What you have to do >>
Could you copy every line of the data that contains the word "pepper"?

Records to use >>

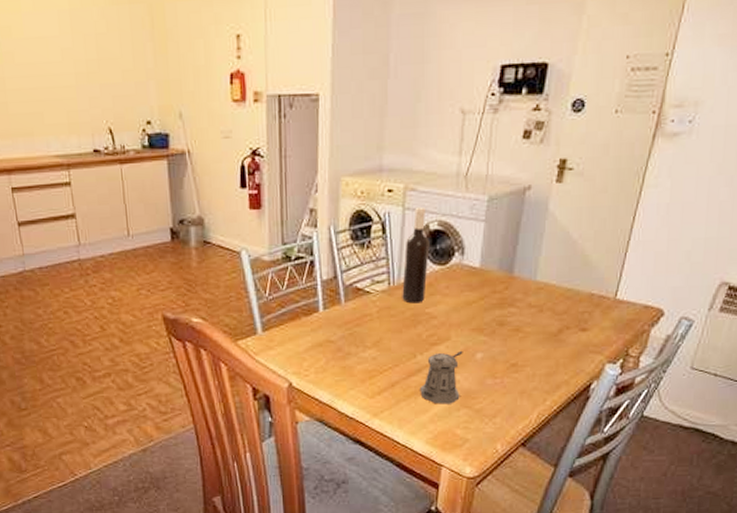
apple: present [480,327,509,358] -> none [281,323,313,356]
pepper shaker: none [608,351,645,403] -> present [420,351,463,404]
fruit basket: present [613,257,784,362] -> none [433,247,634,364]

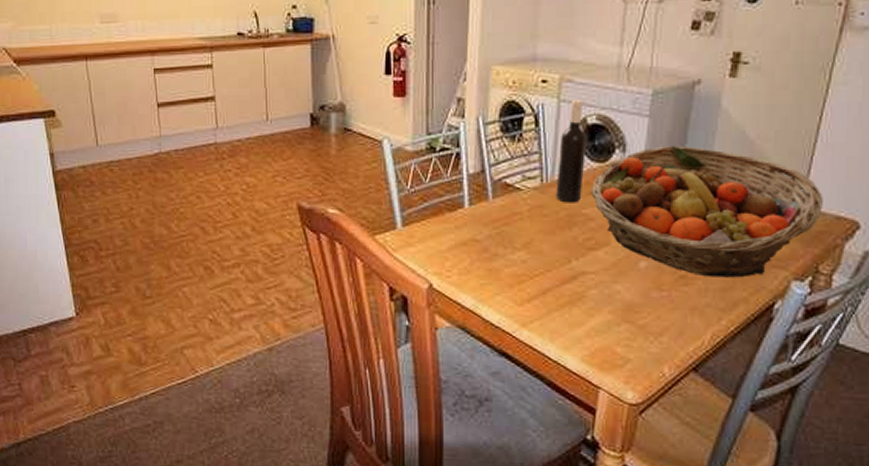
pepper shaker: present [420,351,463,404] -> none [575,258,624,318]
fruit basket: none [433,247,634,364] -> present [590,146,823,278]

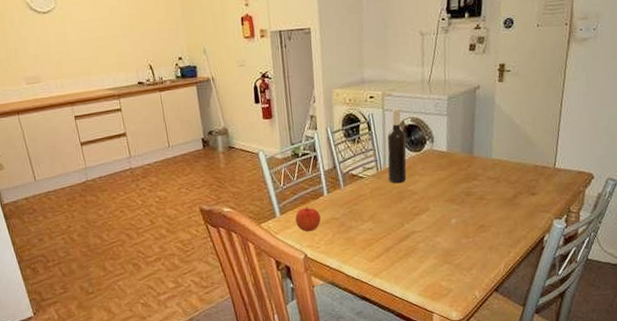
apple: none [422,219,456,254] -> present [295,206,321,232]
fruit basket: present [590,146,823,278] -> none [412,133,569,224]

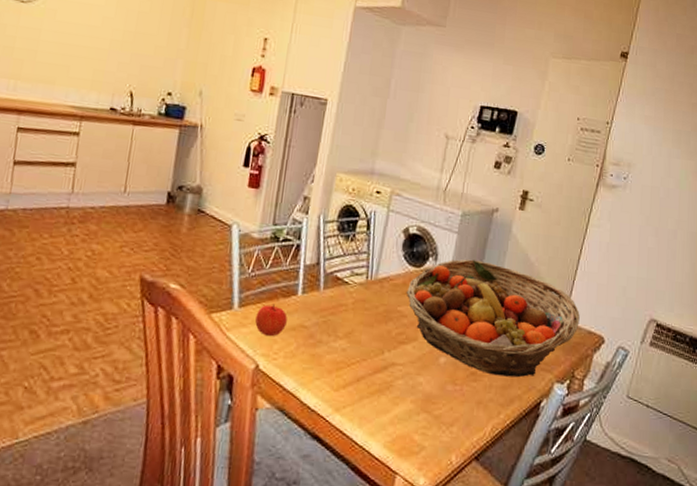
wine bottle: present [387,107,407,184] -> none [377,210,408,301]
fruit basket: none [412,133,569,224] -> present [406,259,580,378]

Exercise solution >>
pepper shaker: none [608,351,645,403] -> present [420,351,463,404]
pepper shaker: present [420,351,463,404] -> none [575,258,624,318]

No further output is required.